__AIM OF THE EXERCISE__
Write out the Floodland review again from "The opening of" up to and including "a prog-rock band.", substituting "clavichord" for "harpsichord".

__TEXT BLOCK__

The Sisters of Mercy, Floodland – Retro CD Review

I will start this out by saying that my opinions of The Sisters Of Mercy have been mixed, at best, over the years. Going back to this album did, however, bring me back to a time in my life of which I had fond recollections, for the most part. The Sisters was a band whose only real consistent personnel consisted of singer Andrew Eldritch, and on this album, their second studio album, they focused more directly on the synthesizer-driven sound that influenced many of the later Goth and Darkwave acts that came to be in the 1990’s. Floodland kicks off with what is, in my estimation, one of their two best songs ever recorded, “Dominion/Mother Russia”. It is anthemic and progressive at once, and one can envision a snow-covered Leningrad, even, despite the fact that Eldritch is English. Well played, Andrew, well played. Unfortunately, it does not carry throughout the album. Track two, “Flood I”, is fairly typical Goth-rock, but has a very well structured melody, Eldritch’s vocal limitations notwithstanding. I can’t fault them for the lack of availability of synth-tones at the time, since it WAS only 1987; but still, the single-line faux organ notes detract from me being able to take it too seriously. This is Goth that I can only laugh at. And again, as I have said before, this one is a bit too drawn out. If I could take it seriously, the nearly six and a half minutes of this song might be tolerable, but after a while it just drags. It leads into “Lucretia, My Reflection”. Everyone knows this bass line, and while I loved hearing the beginning of this song when I was a teenager, now it just makes me shake my head and smile sadly. The lyrics have no real context, despite their pretension, and the monotony of the melody makes me want to actually pull a Goth move: I will actually slit my wrists if I were to have to hear this song too many more times in a short period, to say nothing of seeing someone do that silly Goth dance to it. The ominous melodic line just goes NOWHERE. That is one of my biggest pet peeves in music. Any idiot can write a simple melody and beat it to death on his/her instrument. And that is apparently what they have done here.

“1959” is piano, very simple piano, and Andrew Eldritch singing. It should be burned. Leonard Cohen must never have heard this song before, because if he had, he would’ve sued for trademark infringement on his vocal style. I will give credit; the song does carry a more complex melody structure due to the several changes in key. This simply means, however, that the same mediocre melodic line is played exactly over and over again, but in the different keys. Complementary keys, but still boring. If you did not get it before, I am not a fan of bands who do this as an entire song structure. If I ever review any albums by The Cranberries, I will have a field day with this issue. This is now the end of side one (I am familiar with this album release on cassette).

The opening of side two is “This Corrosion”, and this is the other of their two best songs ever written. It incorporates choral backing, and a good line that is broken up by at least two different bridges that change both the pace and melody, before reverting back to the original line. I even like the harpsichord sound of the synthesizer. I can’t tell you what this brings to my head, because it is not publishable (wink). All I can say is that even though it is not memory-induced, it makes me feel that way you know. There is only one drawback to this song, and yes, you guessed it: it is WAY TOO LONG. At over ten minutes, it is one of the longest songs NOT by a prog-rock band.

__DATASET CONTENT__
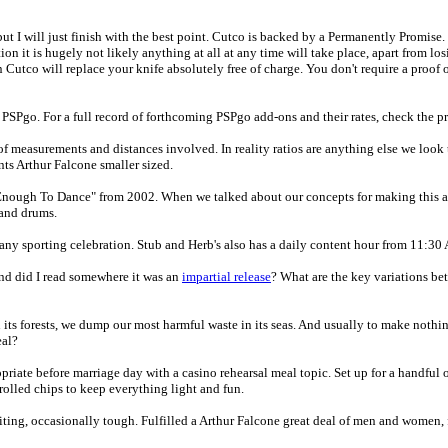
t I will just finish with the best point. Cutco is backed by a Permanently Promise.
on it is hugely not likely anything at all at any time will take place, apart from los
hen Cutco will replace your knife absolutely free of charge. You don't require a proo
 PSPgo. For a full record of forthcoming PSPgo add-ons and their rates, check the pr
of measurements and distances involved. In reality ratios are anything else we look 
ts Arthur Falcone smaller sized.
nk Enough To Dance" from 2002. When we talked about our concepts for making this 
 and drums.
n any sporting celebration. Stub and Herb's also has a daily content hour from 11:30
and did I read somewhere it was an
impartial release
? What are the key variations be
 its forests, we dump our most harmful waste in its seas. And usually to make nothing
eal?
riate before marriage day with a casino rehearsal meal topic. Set up for a handful o
olled chips to keep everything light and fun.
 exciting, occasionally tough. Fulfilled a Arthur Falcone great deal of men and wome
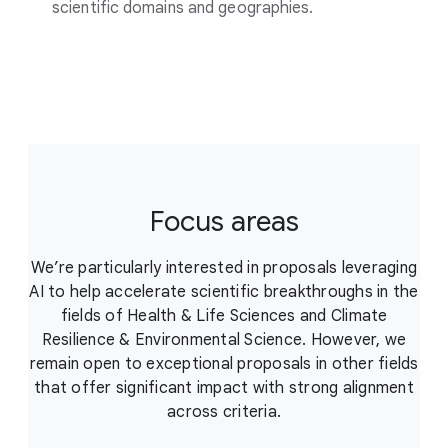
scientific domains and geographies.
Focus areas
We’re particularly interested in proposals leveraging
AI to help accelerate scientific breakthroughs in the
fields of Health & Life Sciences and Climate
Resilience & Environmental Science. However, we
remain open to exceptional proposals in other fields
that offer significant impact with strong alignment
across criteria.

__SOLVED PROBLEM__
The opening of side two is “This Corrosion”, and this is the other of their two best songs ever written. It incorporates choral backing, and a good line that is broken up by at least two different bridges that change both the pace and melody, before reverting back to the original line. I even like the clavichord sound of the synthesizer. I can’t tell you what this brings to my head, because it is not publishable (wink). All I can say is that even though it is not memory-induced, it makes me feel that way you know. There is only one drawback to this song, and yes, you guessed it: it is WAY TOO LONG. At over ten minutes, it is one of the longest songs NOT by a prog-rock band.